§ Exercise prompt: Decide whether each statement agrees with the nosniff parsing thread below, giving yes or no and quoting the deciding words: 1. Firefox ignores empty header values only when they arrive as separate header lines. 2. Chrome's comma-splitting code keeps empty values. 3. annevk considers single quoted strings a feature of HTTP.
START Passage
Fetch: test nosniff parsing better #13559

annevk · 2018-10-17T09:58:31Z

No description provided.

annevk · 2018-10-17T10:00:18Z

@MattMenke2 I guess what you noticed in Chrome about empty headers (which I hadn't noticed since they are serialized) is indeed true. E.g., in this nosniff test Chrome ends up ignoring empty values altogether. Firefox only does it when they are separate header lines.

MattMenke2 · 2018-10-17T12:18:18Z

Except for certain headers, Chrome unconditionally splits header lines around commas into multiple header values, unconditionally allowing commas between both single and double quoted strings. This code also ignores empty values. A lot of parsers use the values output by this method, instead of the actual header lines we received, to avoid needing redundant code to split headers around commas.

It does mostly allow retrieving the original header lines, unmodified, though even there, believe it will remove the leading and trailing commas (Since it goes from the start of the first parsed value to the end of the last, but leading/trailing commas don't add a value).

… for MIME types anyway

annevk · 2018-10-17T12:34:55Z

That kind of generic handling makes sense to me, but it seems wrong to drop empty values as you argued elsewhere (though before discovering Chrome did so). It also seems wrong to have single quoted strings as they are not a thing in HTTP I think?

Irrespective of what Chrome does today, what do you think the future should look like here?
END Passage
START Dataset extract
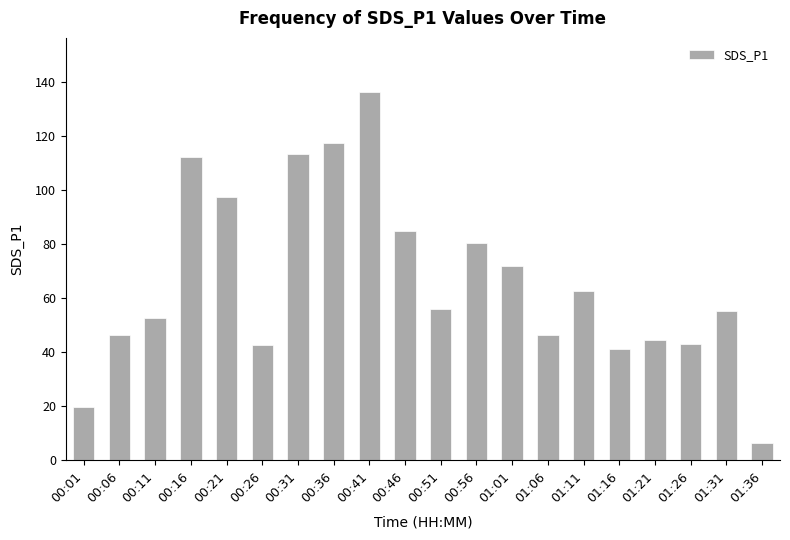

What is the change in value from 00:31 to 01:26?

-70.3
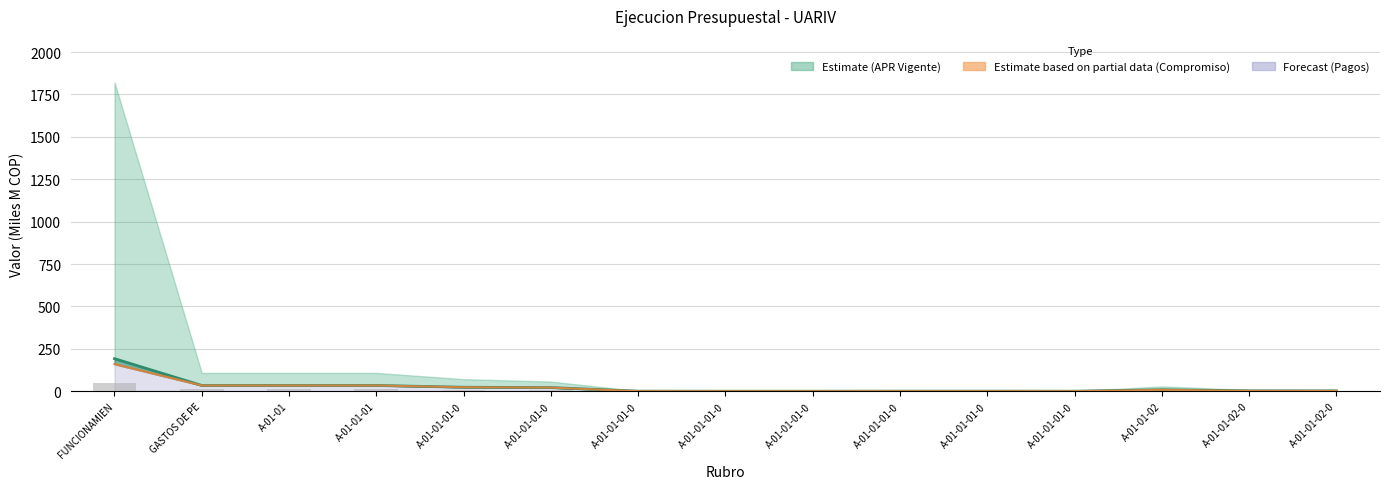

Is it true that APR_VIGENTE equals 15.1 at GASTOS DE PE?

False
END Dataset extract
§ Result of this exercise:
1. Yes: "Firefox only does it when they are separate header lines."
2. No: "This code also ignores empty values."
3. No: "It also seems wrong to have single quoted strings as they are not a thing in HTTP I think?"